Try it: When you reach the line in the data below that contains "We wish to reintroduce", please start repeating lines exactly, and stop after the line that contains "better gaming experience", repeating nothing else.

── Dataset records ──

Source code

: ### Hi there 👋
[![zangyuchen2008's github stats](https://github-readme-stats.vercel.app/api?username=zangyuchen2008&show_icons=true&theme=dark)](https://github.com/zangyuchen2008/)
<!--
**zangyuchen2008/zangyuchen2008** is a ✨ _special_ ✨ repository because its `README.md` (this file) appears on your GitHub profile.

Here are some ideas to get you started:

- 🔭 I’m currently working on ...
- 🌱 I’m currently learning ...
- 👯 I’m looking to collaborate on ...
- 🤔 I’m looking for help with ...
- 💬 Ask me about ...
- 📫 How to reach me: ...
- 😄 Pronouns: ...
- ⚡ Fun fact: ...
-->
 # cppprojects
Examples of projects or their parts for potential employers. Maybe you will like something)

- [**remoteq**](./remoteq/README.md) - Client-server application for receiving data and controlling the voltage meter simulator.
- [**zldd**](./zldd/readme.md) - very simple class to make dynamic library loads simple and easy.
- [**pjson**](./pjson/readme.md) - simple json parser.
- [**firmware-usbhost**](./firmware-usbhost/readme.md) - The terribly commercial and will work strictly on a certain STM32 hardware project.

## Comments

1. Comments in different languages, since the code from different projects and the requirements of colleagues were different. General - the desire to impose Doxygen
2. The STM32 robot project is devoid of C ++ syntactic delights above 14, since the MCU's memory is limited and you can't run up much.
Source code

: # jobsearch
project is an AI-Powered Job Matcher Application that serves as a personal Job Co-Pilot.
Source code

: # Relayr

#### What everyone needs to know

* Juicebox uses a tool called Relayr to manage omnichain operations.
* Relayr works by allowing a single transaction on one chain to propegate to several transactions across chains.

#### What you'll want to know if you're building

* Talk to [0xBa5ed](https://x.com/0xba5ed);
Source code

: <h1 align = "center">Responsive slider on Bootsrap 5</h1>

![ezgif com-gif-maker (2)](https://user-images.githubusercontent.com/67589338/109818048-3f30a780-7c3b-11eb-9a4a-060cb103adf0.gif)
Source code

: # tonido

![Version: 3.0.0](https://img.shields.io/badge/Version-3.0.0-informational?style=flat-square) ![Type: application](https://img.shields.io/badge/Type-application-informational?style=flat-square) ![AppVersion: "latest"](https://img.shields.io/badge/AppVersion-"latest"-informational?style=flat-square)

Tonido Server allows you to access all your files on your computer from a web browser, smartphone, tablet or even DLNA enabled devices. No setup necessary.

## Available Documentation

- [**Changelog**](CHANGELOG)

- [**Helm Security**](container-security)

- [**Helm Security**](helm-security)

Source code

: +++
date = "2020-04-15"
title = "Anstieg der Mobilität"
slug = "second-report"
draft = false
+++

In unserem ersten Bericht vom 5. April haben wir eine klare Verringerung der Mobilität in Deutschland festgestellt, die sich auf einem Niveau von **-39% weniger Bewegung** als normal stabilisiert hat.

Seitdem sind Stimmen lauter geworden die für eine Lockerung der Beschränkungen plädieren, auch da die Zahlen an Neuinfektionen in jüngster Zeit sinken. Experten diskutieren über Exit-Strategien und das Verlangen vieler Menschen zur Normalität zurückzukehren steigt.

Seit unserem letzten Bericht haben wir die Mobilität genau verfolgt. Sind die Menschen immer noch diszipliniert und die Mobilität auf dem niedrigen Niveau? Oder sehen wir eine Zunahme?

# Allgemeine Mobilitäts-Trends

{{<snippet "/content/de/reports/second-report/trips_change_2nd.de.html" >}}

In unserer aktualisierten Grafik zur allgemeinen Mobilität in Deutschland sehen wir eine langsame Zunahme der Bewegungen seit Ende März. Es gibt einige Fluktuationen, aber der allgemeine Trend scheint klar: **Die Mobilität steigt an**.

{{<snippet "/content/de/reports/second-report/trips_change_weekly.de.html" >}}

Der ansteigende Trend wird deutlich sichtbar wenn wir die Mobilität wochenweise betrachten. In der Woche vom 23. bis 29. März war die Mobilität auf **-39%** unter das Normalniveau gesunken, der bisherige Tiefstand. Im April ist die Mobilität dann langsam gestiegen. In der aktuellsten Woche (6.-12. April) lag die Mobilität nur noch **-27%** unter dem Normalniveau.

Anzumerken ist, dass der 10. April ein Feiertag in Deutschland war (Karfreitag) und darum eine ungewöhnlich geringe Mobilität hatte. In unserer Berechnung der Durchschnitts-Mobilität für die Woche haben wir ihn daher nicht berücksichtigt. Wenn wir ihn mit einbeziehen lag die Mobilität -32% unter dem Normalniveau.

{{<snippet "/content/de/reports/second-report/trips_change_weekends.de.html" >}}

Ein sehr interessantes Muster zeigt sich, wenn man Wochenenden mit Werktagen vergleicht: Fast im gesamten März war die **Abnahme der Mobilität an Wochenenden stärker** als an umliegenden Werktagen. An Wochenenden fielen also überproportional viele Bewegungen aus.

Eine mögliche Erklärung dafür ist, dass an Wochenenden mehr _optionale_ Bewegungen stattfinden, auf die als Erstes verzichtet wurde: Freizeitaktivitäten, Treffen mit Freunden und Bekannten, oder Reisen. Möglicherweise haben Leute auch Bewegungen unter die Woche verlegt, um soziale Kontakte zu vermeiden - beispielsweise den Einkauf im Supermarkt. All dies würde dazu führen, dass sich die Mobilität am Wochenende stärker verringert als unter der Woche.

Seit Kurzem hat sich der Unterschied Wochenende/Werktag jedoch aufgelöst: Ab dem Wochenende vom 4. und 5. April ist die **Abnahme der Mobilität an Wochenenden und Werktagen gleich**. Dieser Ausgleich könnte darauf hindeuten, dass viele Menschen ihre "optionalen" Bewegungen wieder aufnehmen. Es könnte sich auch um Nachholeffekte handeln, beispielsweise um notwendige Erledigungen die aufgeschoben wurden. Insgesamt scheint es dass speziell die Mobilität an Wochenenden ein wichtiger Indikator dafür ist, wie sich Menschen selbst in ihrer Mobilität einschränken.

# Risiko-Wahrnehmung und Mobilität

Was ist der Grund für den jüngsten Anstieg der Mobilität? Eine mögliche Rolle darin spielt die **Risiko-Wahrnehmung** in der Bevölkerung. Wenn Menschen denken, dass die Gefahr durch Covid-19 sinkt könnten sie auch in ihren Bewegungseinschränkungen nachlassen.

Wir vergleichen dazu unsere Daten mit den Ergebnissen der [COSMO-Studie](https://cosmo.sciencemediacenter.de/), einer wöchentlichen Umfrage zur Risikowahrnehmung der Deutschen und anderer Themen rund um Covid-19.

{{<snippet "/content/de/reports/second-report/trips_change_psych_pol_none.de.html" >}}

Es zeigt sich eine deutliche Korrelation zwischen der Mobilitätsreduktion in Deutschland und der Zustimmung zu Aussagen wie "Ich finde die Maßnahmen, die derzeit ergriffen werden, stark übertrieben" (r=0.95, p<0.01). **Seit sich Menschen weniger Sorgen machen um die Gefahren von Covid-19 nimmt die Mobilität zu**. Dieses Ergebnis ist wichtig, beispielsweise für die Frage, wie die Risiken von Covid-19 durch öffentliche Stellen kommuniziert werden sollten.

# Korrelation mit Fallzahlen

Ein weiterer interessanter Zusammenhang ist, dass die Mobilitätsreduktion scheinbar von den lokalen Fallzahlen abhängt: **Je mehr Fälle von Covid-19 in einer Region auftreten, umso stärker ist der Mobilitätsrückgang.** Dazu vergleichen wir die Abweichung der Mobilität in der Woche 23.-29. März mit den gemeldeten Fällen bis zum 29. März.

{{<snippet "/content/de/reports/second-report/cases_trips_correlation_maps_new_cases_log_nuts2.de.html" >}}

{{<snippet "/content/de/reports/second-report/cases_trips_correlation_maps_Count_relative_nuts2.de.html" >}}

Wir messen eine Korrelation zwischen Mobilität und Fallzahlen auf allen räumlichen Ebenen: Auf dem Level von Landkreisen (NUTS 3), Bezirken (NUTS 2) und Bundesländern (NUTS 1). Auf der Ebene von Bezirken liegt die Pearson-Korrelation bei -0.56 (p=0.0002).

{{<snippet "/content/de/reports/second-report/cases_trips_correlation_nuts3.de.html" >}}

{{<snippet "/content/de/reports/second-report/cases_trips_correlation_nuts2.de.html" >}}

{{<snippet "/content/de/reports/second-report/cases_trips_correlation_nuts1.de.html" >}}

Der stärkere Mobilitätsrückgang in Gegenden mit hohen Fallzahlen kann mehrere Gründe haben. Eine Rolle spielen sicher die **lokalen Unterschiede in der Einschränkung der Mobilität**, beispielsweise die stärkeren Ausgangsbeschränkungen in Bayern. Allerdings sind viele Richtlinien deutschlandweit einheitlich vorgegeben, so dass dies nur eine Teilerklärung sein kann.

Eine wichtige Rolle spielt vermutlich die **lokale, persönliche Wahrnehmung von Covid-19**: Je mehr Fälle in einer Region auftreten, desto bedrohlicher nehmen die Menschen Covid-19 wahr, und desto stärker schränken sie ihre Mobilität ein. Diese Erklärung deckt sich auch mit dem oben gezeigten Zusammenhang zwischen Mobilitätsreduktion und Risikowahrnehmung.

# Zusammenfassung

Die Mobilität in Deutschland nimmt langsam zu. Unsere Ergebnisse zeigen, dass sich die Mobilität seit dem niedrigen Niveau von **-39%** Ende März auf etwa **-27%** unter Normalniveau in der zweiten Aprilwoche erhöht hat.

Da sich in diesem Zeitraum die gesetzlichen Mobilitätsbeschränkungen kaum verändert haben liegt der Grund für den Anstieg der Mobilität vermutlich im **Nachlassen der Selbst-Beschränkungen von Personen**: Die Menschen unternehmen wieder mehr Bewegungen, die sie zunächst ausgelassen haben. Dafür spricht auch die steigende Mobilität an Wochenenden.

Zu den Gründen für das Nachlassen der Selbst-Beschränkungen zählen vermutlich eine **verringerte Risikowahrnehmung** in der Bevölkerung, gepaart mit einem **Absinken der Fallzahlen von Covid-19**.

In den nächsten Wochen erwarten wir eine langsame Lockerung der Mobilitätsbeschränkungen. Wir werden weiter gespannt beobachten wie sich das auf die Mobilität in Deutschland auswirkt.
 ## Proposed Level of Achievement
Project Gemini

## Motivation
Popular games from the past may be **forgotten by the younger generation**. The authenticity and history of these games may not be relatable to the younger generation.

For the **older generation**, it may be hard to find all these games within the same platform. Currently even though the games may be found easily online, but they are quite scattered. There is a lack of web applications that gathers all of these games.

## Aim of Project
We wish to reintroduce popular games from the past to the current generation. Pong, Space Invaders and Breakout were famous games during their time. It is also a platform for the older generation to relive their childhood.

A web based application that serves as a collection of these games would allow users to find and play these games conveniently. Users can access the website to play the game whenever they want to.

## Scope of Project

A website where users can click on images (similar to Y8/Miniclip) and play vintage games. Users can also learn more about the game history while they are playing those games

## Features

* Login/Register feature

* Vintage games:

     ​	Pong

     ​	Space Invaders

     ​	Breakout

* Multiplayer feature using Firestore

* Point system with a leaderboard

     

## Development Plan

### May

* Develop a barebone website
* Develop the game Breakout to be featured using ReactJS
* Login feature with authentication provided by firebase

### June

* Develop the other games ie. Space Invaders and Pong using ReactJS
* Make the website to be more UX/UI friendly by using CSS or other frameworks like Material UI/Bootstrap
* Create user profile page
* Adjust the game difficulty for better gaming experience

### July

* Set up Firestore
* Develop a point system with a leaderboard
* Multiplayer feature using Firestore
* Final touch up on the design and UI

───

Result of the exercise:
We wish to reintroduce popular games from the past to the current generation. Pong, Space Invaders and Breakout were famous games during their time. It is also a platform for the older generation to relive their childhood.

A web based application that serves as a collection of these games would allow users to find and play these games conveniently. Users can access the website to play the game whenever they want to.

## Scope of Project

A website where users can click on images (similar to Y8/Miniclip) and play vintage games. Users can also learn more about the game history while they are playing those games

## Features

* Login/Register feature

* Vintage games:

     ​	Pong

     ​	Space Invaders

     ​	Breakout

* Multiplayer feature using Firestore

* Point system with a leaderboard

     

## Development Plan

### May

* Develop a barebone website
* Develop the game Breakout to be featured using ReactJS
* Login feature with authentication provided by firebase

### June

* Develop the other games ie. Space Invaders and Pong using ReactJS
* Make the website to be more UX/UI friendly by using CSS or other frameworks like Material UI/Bootstrap
* Create user profile page
* Adjust the game difficulty for better gaming experience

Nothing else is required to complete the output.